Le Cambodge, l’actuel président du groupement régional, a déclaré que le moment choisi pour les pendaisons, avant une réunion ministérielle de l’ASEAN, est « hautement répréhensible ».

Le Cambodge, l’actuel président de l’Association des nations de l’Asie du Sud-Est (ASEAN), se dit “extrêmement troublé” par l’exécution par le gouvernement militaire du Myanmar de quatre militants et politiciens pour la démocratie, ajoutant que le moment de l’acte – juste avant un sommet ministériel – était « répréhensible ».

Le Myanmar a annoncé Lundi, il avait pendu Phyo Zeya Thaw, un ancien législateur de la Ligue nationale pour la démocratie d’Aung San Suu Kyi, et l’éminent militant pour la démocratie Kyaw Min Yu après avoir été reconnus coupables lors d’un procès à huis clos qui, selon les groupes de défense des droits, manquait de crédibilité.

Deux autres hommes, Hla Myo Aung et Aung Thura Zaw, ont été exécutés pour avoir prétendument tué une femme qu’ils avaient accusée d’être un informateur militaire.

Les pendaisons étaient les premières depuis 1989 et ont suscité l’indignation du monde entier.

Dans une déclaration datée du 25 juillet, le Cambodge a déclaré que l’ASEAN était “extrêmement troublée et profondément attristée” par les exécutions des hommes, notant que le groupe de nations avait demandé que les peines soient réexaminées, tandis que Le Premier ministre cambodgien Hun Sen avait fait un « appel personnel » à la clémence.

Notant que les ministres de l’ASEAN se réuniront la semaine prochaine pour leur sommet, le communiqué a déclaré que le moment était “très répréhensible car il a créé un revers et présente un manque flagrant de volonté de soutenir les efforts … dans l’instauration de la confiance pour engendrer un dialogue afin de mettre fin à la violence et d’alléger les souffrances des innocents ».

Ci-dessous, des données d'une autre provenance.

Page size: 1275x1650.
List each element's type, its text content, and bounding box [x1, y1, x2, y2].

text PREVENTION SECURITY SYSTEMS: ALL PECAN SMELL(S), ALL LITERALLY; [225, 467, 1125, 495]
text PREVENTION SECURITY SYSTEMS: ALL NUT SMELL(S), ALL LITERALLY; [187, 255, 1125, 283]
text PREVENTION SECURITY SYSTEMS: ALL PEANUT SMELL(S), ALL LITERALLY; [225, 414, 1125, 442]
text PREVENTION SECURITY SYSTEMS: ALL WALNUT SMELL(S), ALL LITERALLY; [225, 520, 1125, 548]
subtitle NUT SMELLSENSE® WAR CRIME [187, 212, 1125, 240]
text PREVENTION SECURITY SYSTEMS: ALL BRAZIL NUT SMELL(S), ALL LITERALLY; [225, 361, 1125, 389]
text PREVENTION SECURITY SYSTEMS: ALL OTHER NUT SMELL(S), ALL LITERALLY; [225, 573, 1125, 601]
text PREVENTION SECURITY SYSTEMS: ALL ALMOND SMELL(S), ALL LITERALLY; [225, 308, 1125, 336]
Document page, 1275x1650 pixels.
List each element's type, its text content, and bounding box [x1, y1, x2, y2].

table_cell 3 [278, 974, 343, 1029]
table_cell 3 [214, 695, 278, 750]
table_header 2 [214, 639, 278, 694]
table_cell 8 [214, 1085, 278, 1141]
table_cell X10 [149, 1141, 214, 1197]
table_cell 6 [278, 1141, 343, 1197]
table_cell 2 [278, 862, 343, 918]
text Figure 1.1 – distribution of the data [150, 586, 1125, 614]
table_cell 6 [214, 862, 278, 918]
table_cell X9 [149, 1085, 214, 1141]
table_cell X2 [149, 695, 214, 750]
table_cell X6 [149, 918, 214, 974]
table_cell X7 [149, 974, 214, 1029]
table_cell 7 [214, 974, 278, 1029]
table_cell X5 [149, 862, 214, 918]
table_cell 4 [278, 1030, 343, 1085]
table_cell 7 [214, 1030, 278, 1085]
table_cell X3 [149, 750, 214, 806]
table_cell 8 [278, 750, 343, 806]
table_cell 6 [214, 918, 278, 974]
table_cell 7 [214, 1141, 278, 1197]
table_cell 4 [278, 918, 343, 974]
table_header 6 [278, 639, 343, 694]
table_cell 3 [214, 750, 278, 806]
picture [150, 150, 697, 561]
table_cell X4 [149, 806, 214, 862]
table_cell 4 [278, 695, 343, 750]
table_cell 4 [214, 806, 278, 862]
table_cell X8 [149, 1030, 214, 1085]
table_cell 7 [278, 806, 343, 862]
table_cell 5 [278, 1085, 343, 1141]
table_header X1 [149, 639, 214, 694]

L’ANASE et le Myanmar, qui est membre du groupe depuis 1997, ont convenu d’un consensus en cinq points pour mettre fin aux violences déclenché par le coup d’État militaire de février 2021, en avril de la même année.

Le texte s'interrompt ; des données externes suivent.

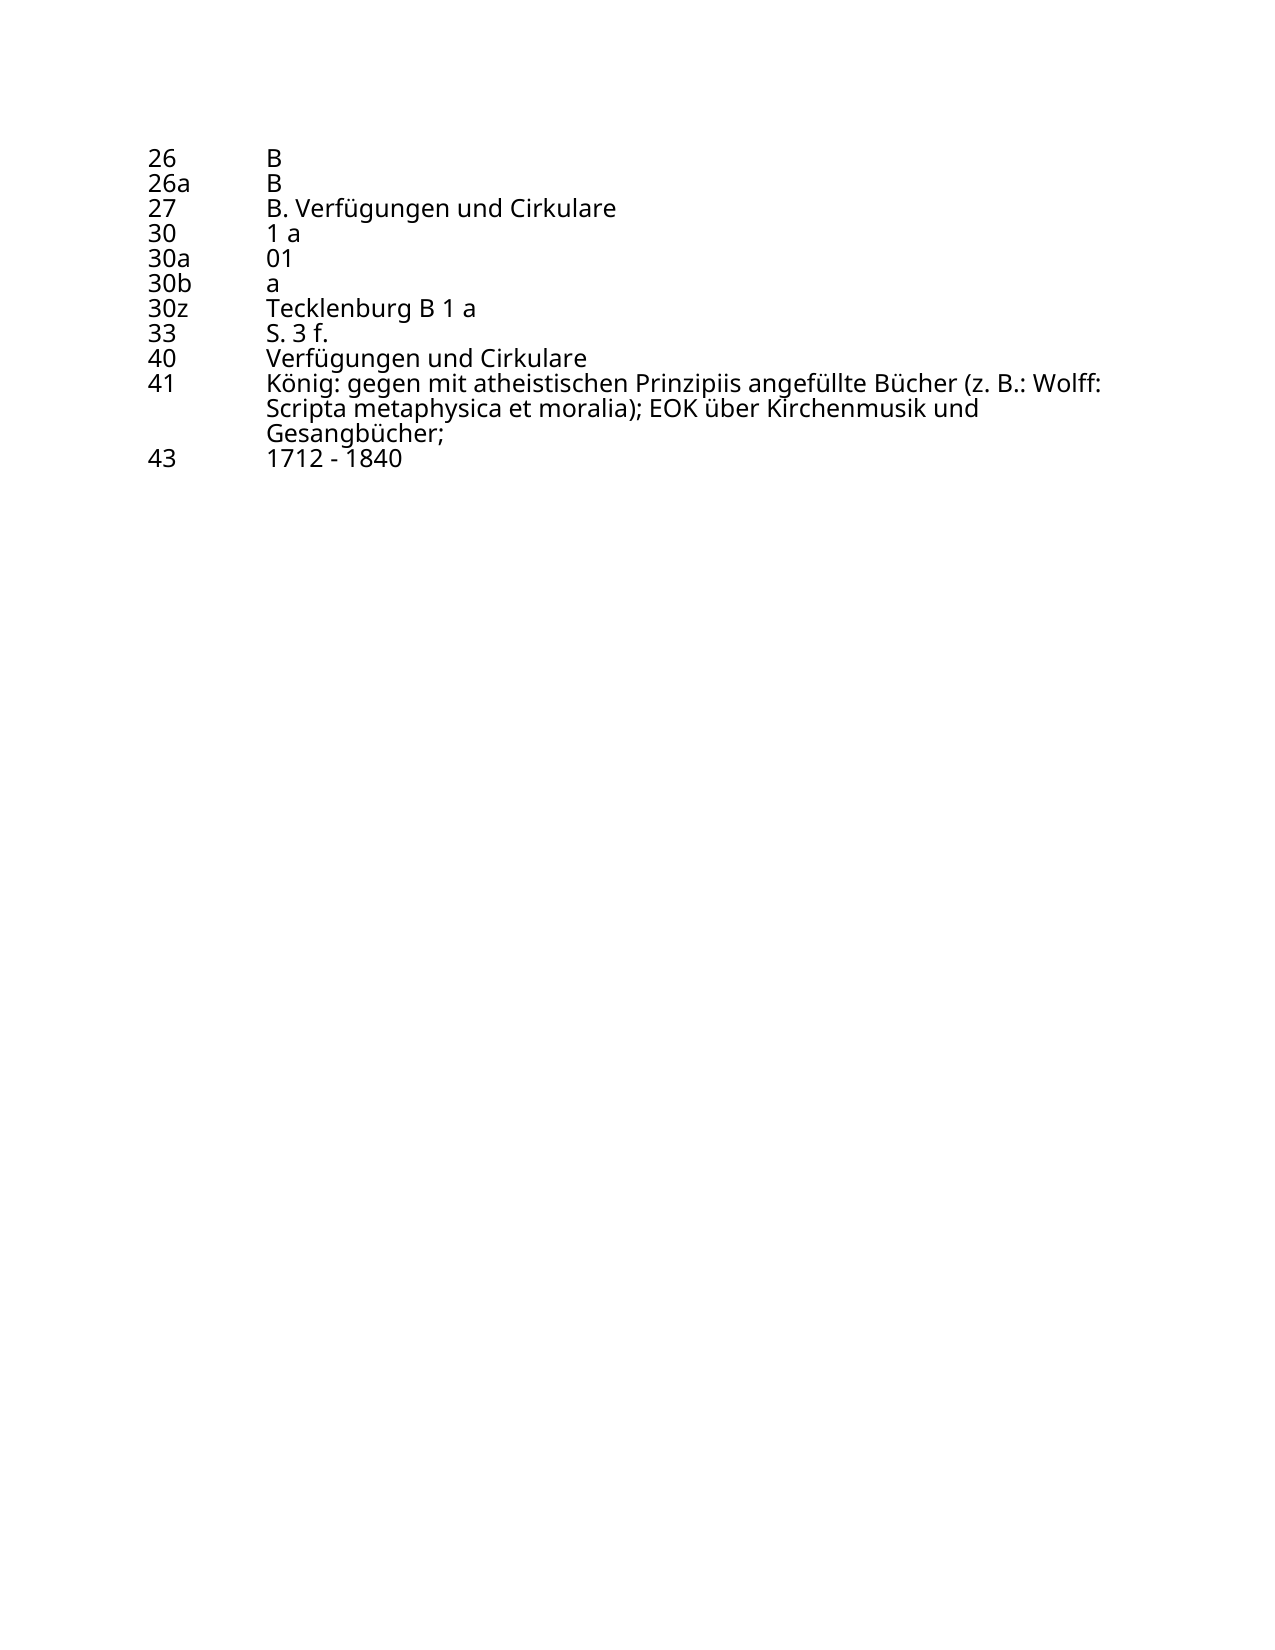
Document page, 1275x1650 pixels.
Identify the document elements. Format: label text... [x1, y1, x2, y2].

text 30a 01 [148, 248, 1127, 273]
text 43 1712 - 1840 [148, 448, 1127, 473]
text 40 Verfügungen und Cirkulare [148, 348, 1127, 373]
text 30z Tecklenburg B 1 a [148, 298, 1127, 323]
text 27 B. Verfügungen und Cirkulare [148, 198, 1127, 223]
text 33 S. 3 f. [148, 323, 1127, 348]
text 30b a [148, 273, 1127, 298]
text 26 B [148, 148, 1127, 173]
text 30 1 a [148, 223, 1127, 248]
text 26a B [148, 173, 1127, 198]
text 41 s[2{König: gegen mit atheistischen Prinzipiis angefüllte} 1{Bücher}]s (z. B.: p[Wolff]p: t[s[Scripta metaphysica et moralia]s]t); EOK über Kirchenmusik und s[Gesangbücher]s; [148, 373, 1127, 448]
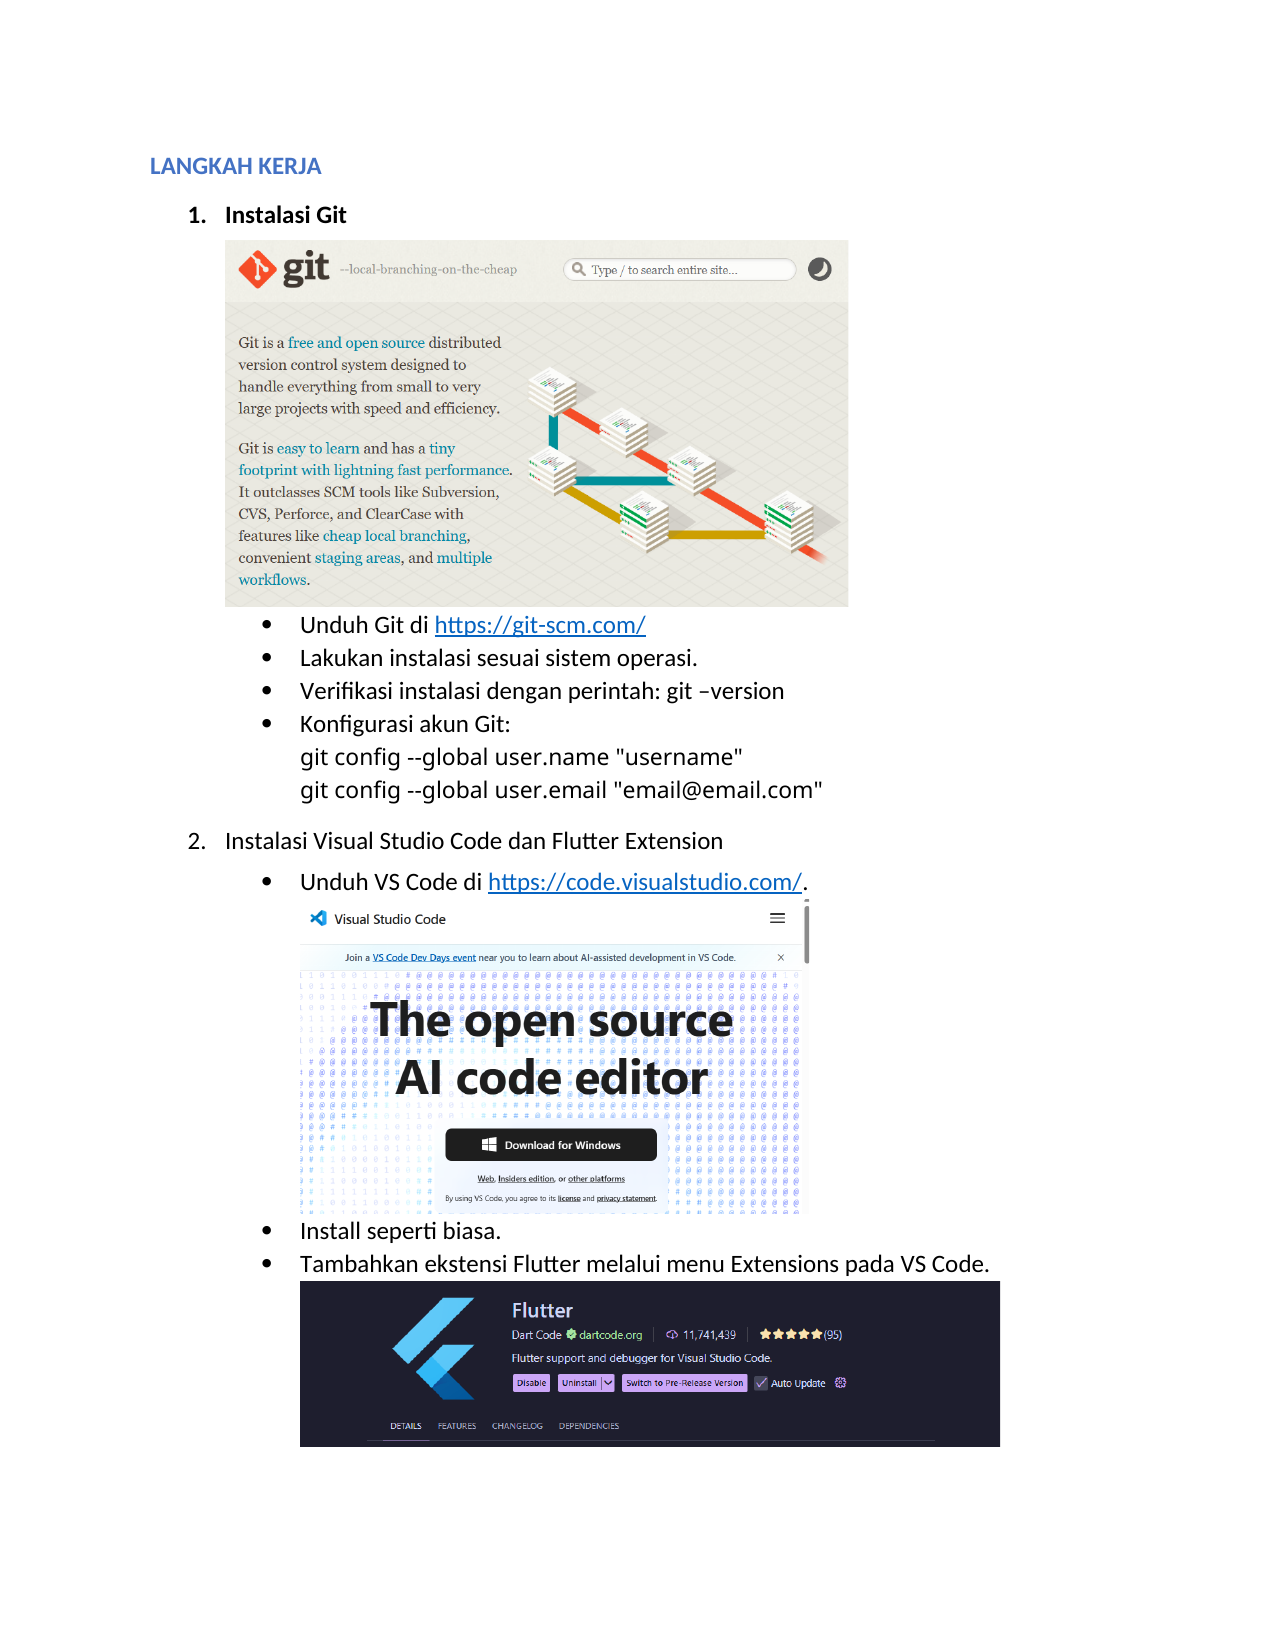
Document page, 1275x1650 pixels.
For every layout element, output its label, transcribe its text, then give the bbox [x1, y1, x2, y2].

L’armée n’a montré aucune volonté de mettre en œuvre les mesures et les ministres nommés par l’armée ont été interdits d’assister aux événements de l’ASEAN.

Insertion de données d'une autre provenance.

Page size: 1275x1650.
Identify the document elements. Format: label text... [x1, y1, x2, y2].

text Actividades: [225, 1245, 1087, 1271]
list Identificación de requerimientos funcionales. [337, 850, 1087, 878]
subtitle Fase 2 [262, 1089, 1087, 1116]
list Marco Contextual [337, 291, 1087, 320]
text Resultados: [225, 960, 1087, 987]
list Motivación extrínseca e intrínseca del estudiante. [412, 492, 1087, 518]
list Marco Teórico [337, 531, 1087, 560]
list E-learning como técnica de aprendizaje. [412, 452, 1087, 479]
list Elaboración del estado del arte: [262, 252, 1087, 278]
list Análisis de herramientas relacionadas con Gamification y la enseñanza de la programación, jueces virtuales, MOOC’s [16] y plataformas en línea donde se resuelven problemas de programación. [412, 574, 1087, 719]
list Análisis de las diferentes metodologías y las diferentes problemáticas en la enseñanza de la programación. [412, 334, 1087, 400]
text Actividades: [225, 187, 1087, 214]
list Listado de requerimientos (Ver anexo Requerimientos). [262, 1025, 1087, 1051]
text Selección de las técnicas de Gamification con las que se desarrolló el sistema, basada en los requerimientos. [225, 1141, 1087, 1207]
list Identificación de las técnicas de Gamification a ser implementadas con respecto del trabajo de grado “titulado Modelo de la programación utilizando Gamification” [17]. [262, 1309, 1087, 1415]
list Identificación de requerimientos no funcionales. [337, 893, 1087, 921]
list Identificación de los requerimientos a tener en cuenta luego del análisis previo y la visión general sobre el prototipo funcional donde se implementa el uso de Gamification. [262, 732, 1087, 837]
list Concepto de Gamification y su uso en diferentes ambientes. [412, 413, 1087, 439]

Le nombre de morts dans la répression de l’armée contre ses opposants a depuis grimpé au-delà de 2 000, et des milliers ont été arrêtés. Les Nations Unies et des groupes de défense des droits affirment que l’armée, qui fait déjà face à des accusations de génocide pour sa répression contre les Rohingyas, majoritairement musulmans, en 2017, a commis crimes de guerre depuis la prise du pouvoir.

Le Myanmar a également refusé d’autoriser les responsables de l’ASEAN à voir la dirigeante emprisonnée Aung San Suu Kyi, malgré leurs demandes répétées.

Noeleen Heyzer, l’envoyée spéciale du secrétaire général des Nations unies pour le Myanmar, est actuellement en Malaisie et doit tenir mardi une conférence de presse avec le ministre malaisien des affaires étrangères, Saifuddin Abdullah.